▶ **What to work on**:
A single number is the whole answer: the count of lines in the records where "their" occurs.

Collected data
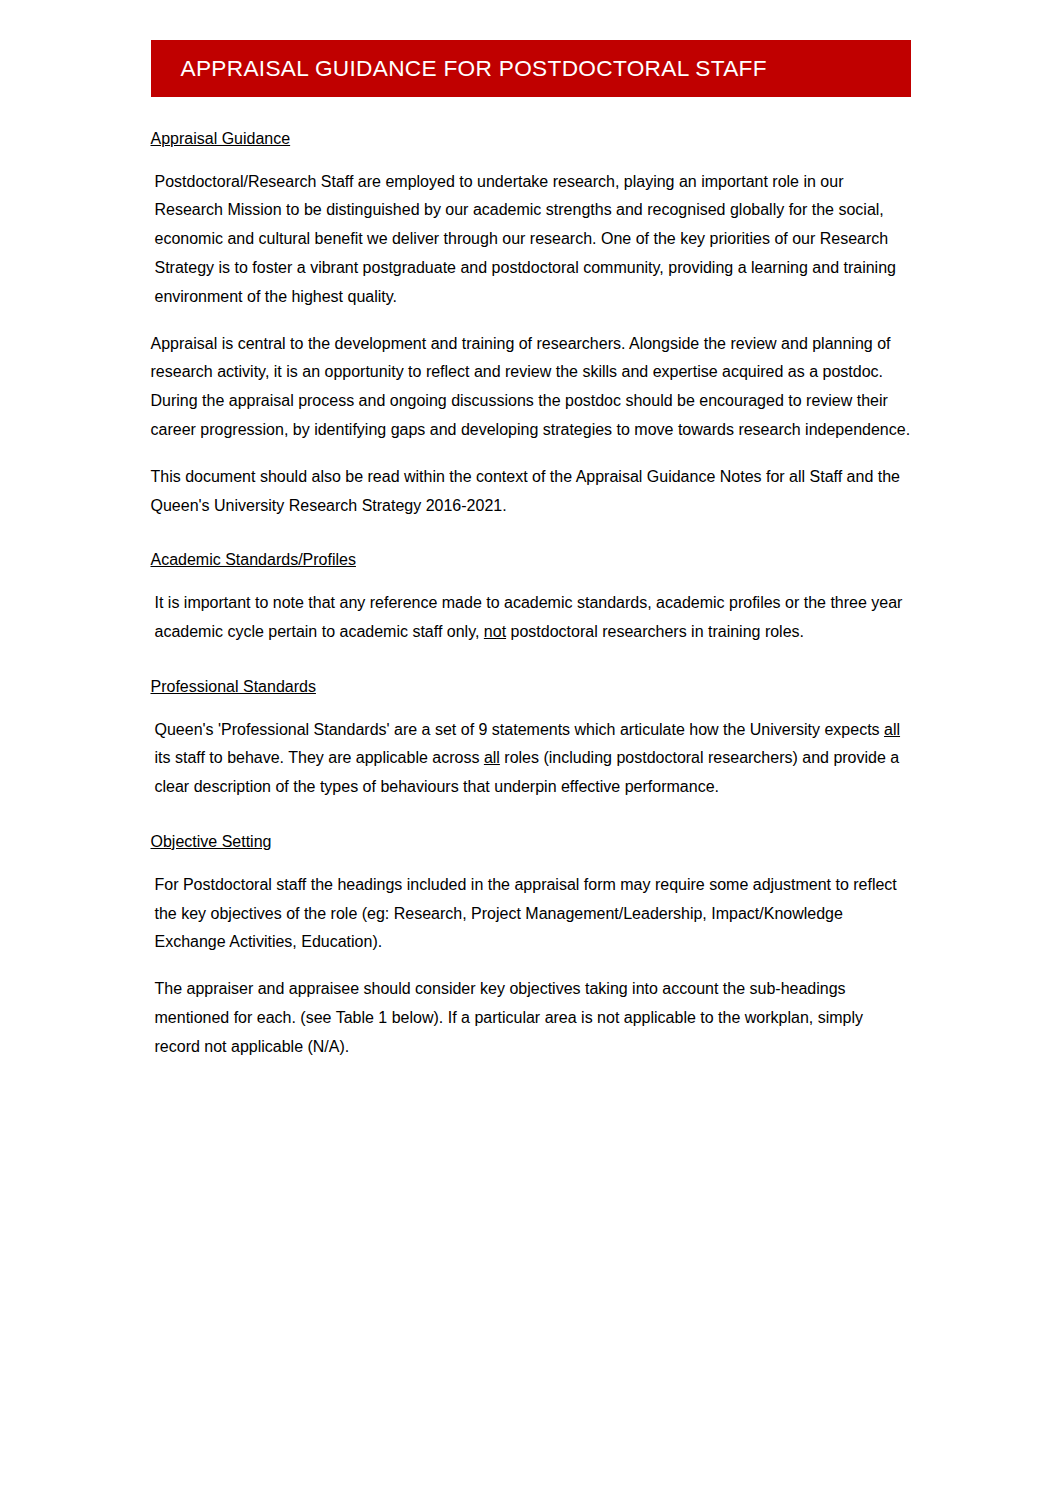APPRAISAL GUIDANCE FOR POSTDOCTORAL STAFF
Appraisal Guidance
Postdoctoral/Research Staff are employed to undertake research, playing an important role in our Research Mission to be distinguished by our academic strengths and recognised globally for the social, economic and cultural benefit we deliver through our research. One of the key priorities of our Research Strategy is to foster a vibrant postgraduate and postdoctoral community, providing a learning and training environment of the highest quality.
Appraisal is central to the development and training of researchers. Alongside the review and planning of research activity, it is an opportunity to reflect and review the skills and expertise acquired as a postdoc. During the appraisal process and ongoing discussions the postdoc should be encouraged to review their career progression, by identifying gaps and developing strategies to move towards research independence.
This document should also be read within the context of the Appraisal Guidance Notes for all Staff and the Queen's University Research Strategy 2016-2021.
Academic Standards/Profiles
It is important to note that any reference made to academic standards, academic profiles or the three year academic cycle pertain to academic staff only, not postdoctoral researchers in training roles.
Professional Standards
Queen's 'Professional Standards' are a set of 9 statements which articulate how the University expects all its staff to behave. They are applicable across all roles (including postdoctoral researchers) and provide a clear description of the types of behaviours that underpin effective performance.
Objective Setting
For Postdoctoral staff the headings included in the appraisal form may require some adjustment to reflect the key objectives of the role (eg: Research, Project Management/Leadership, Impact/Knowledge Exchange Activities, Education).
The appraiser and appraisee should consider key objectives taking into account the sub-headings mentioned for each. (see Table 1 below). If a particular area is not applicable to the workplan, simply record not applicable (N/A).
--
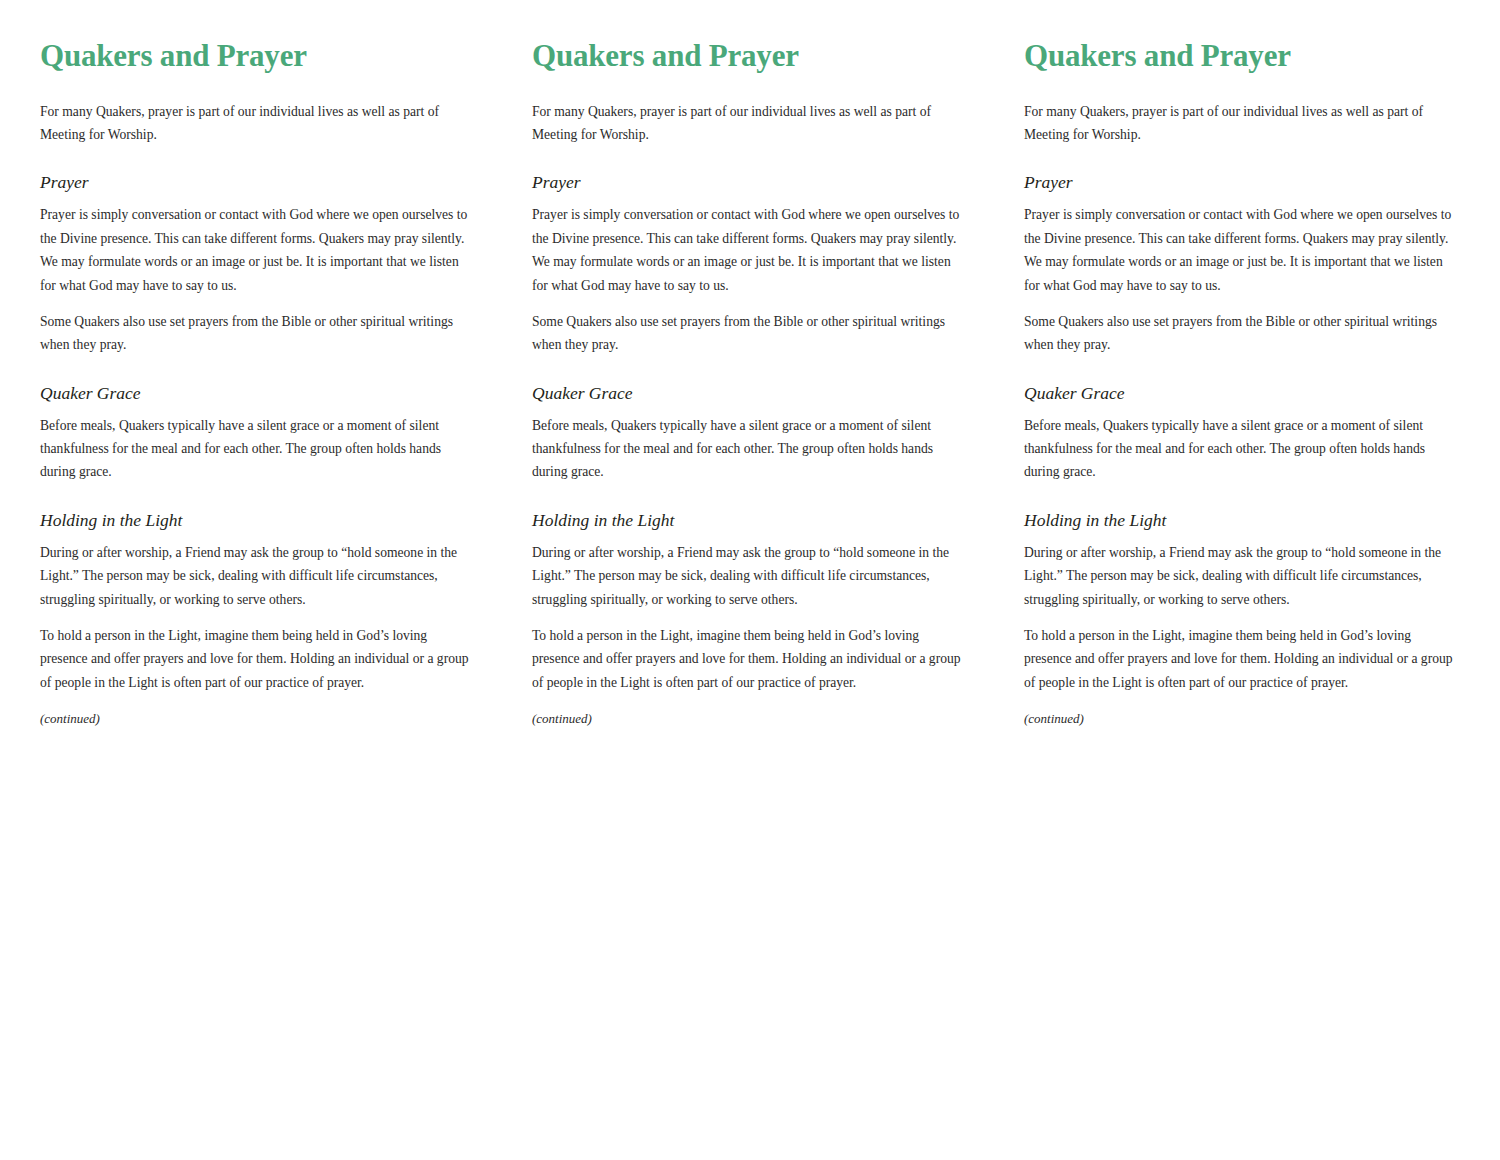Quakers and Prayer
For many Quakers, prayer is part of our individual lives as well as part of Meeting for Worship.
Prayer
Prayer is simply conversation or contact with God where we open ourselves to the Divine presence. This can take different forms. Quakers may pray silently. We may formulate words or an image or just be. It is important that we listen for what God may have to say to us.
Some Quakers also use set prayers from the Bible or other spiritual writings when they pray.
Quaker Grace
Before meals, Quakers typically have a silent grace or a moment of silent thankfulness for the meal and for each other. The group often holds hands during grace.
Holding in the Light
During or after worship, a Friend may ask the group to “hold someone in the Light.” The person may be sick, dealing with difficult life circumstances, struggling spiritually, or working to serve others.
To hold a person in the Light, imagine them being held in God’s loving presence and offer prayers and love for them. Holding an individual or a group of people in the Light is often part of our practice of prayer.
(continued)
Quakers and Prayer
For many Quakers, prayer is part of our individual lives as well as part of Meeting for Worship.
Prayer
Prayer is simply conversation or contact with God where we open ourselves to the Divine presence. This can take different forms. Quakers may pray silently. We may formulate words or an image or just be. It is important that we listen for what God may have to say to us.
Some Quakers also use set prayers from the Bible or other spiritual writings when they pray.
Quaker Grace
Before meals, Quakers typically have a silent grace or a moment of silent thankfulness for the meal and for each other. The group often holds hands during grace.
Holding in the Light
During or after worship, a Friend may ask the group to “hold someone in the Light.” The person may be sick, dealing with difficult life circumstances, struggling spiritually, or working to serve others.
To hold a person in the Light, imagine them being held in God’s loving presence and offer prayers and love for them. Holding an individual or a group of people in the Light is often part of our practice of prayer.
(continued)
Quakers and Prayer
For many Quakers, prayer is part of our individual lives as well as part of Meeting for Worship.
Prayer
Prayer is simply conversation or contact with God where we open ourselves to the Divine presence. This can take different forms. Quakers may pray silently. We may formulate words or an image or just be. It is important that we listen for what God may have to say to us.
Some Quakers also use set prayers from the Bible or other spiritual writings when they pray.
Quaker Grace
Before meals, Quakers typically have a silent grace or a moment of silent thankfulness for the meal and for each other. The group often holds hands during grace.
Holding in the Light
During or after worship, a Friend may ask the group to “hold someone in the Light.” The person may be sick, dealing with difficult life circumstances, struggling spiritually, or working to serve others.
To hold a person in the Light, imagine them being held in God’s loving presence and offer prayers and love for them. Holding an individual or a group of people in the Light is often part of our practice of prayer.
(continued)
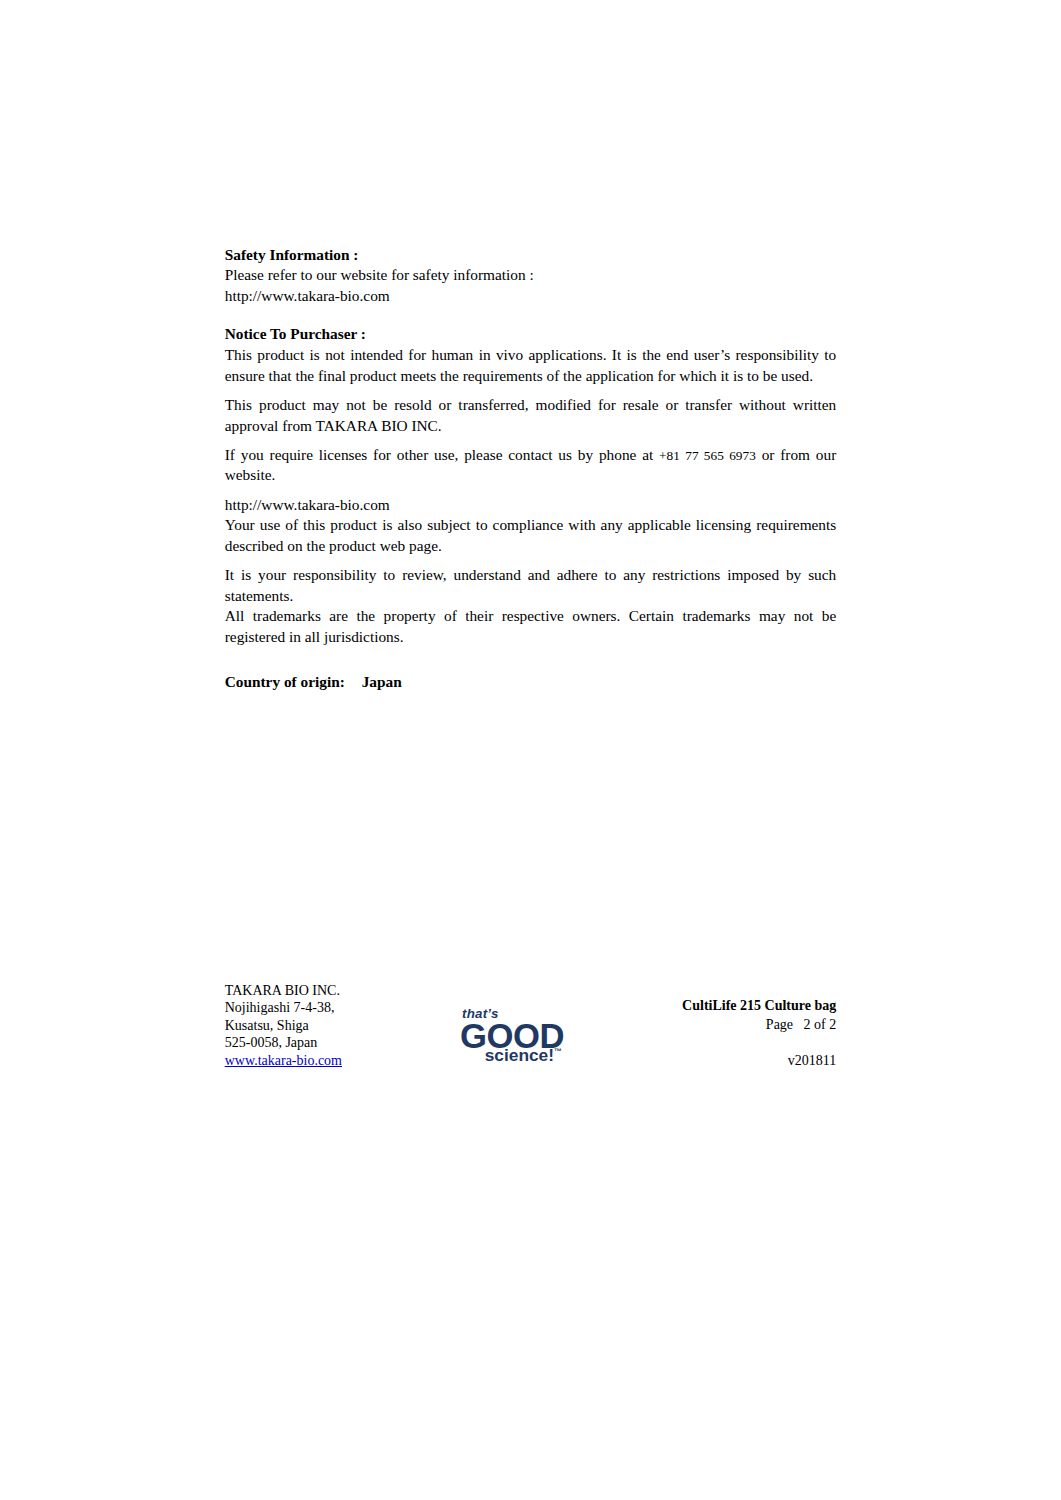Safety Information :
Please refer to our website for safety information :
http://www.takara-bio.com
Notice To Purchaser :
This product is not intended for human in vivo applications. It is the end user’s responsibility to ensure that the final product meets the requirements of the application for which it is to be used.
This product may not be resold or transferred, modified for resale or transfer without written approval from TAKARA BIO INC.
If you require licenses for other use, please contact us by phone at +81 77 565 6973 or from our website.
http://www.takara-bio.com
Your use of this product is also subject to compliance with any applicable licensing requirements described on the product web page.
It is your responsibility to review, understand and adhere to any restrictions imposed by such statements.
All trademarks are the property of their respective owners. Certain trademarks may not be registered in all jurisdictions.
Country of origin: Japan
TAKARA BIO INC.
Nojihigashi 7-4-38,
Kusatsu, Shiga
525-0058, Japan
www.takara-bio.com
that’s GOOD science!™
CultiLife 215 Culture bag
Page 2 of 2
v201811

▶ **Exercise result**:
2